Rashkind told Rosenberg that Nassim had a history of mental illness and had spent long periods in Guantanamo's Psychiatric Ward. He had brought a third-party specialist in to help treat his client, and the attorney had planned to have a psychiatric profile completed, believing that would have helped him be cleared by DOD for release. Rashkind confirmed that his client had made earlier suicide attempts, and he did not doubt that his death was suicide.

Declassified documents, including a U.S. Army report on Nassim's death, were released along with an article by Jeffrey Kaye at Medium.com, and lent a great deal of new material to understand Nassim's detention and death at Guantanamo. For instance, it was revealed that Nassim made two prior serious attempts at self-harm at Guantanamo before he died, including cutting his neck. He was psychiatrically hospitalized in Guantanamo's Behavioral Health Unit for 19 months, from March 2009 to October 2010.

Nassim expressed many times that he was worried that any cooperation he might offer the Americans would endanger him or his family back in Afghanistan. In fact, in March 2009 he was attacked by another detainee who accused him of being an American spy. For their part, interrogators seemed to never feel that Nassim was telling them the whole truth. But Nassim's attorney wrote in a filing with the government, criticizing “the coercive conditions of Mr. Nassim’s confinement and interrogation sessions,” citing specifically threats of beating, threats of imprisoning his family, sleep deprivation, and confinement in small, dark cells.

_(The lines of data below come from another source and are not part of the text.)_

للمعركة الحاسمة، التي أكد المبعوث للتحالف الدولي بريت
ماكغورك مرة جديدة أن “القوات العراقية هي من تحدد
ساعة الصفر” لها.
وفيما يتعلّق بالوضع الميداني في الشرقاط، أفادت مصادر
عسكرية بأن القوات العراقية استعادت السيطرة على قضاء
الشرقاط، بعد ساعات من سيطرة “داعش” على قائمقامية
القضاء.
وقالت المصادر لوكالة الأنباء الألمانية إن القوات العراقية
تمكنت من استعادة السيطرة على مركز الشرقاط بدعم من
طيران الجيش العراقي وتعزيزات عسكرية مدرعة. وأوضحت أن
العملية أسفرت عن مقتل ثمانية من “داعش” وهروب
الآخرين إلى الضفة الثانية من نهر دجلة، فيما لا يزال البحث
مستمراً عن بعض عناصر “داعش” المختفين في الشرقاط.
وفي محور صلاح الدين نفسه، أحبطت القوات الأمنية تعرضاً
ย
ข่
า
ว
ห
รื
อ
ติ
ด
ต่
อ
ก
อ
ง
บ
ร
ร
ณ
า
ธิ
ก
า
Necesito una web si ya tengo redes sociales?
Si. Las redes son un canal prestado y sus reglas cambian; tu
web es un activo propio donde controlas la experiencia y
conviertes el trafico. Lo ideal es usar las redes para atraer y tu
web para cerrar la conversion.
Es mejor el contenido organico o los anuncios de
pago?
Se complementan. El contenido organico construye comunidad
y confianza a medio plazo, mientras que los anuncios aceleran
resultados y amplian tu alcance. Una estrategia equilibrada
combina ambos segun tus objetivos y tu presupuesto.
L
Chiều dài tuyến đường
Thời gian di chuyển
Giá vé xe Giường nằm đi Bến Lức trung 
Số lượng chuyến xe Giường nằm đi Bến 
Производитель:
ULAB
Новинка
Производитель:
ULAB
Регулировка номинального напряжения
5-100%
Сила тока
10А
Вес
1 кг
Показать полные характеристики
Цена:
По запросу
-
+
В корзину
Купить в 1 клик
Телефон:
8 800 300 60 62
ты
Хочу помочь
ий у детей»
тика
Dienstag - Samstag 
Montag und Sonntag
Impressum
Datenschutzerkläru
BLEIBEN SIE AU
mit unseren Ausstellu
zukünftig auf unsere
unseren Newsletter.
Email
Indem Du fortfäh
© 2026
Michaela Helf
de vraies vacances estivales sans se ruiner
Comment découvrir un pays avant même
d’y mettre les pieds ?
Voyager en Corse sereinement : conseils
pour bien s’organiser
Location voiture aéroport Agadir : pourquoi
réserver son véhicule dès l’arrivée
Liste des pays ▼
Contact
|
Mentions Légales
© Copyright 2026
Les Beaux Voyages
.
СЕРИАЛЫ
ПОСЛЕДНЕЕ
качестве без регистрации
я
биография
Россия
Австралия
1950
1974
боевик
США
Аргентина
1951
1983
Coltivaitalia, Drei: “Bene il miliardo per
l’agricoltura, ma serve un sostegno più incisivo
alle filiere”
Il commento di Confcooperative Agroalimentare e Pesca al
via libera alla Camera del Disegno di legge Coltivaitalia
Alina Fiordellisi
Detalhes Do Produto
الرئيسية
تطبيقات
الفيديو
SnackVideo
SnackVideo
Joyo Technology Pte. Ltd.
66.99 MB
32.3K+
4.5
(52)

In an interview with defense-provided psychiatrist Emily Keram, MD on November 10, 2010, Naseem indicated that he cooperated with the Americans in interrogation back when he was first incarcerated at Bagram Detention Center in Afghanistan because of harsh, torturous treatment there, including sleep deprivation, confinement in a small, dark cell, and threats made against him and his family.

In June 2008, Nassim appeared somewhat reluctantly at his Combatant Status Review Tribunal. He told the government there, as a government report described it, that "he was innocent and the charges against him were baseless."

==Joint Review Task Force==

When he assumed office in January 2009 President Barack Obama made a number of promises about the future of Guantanamo. He promised the use of torture would cease at the camp. He promised to institute a new review system. That new review system was composed of officials from six departments, where the OARDEC reviews were conducted entirely by the Department of Defense. When it reported back, a year later, the Joint Review Task Force classified some individuals as too dangerous to be transferred from Guantanamo, even though there was no evidence to justify laying charges against them. On April 9, 2013, that document was made public after a Freedom of Information Act request. Inayatullah was one of the 71 individuals deemed too innocent to charge, but too dangerous to release.
Although Obama promised that those deemed too innocent to charge, but too dangerous to release would start to receive reviews from a Periodic Review Board less than a quarter of men have received a review.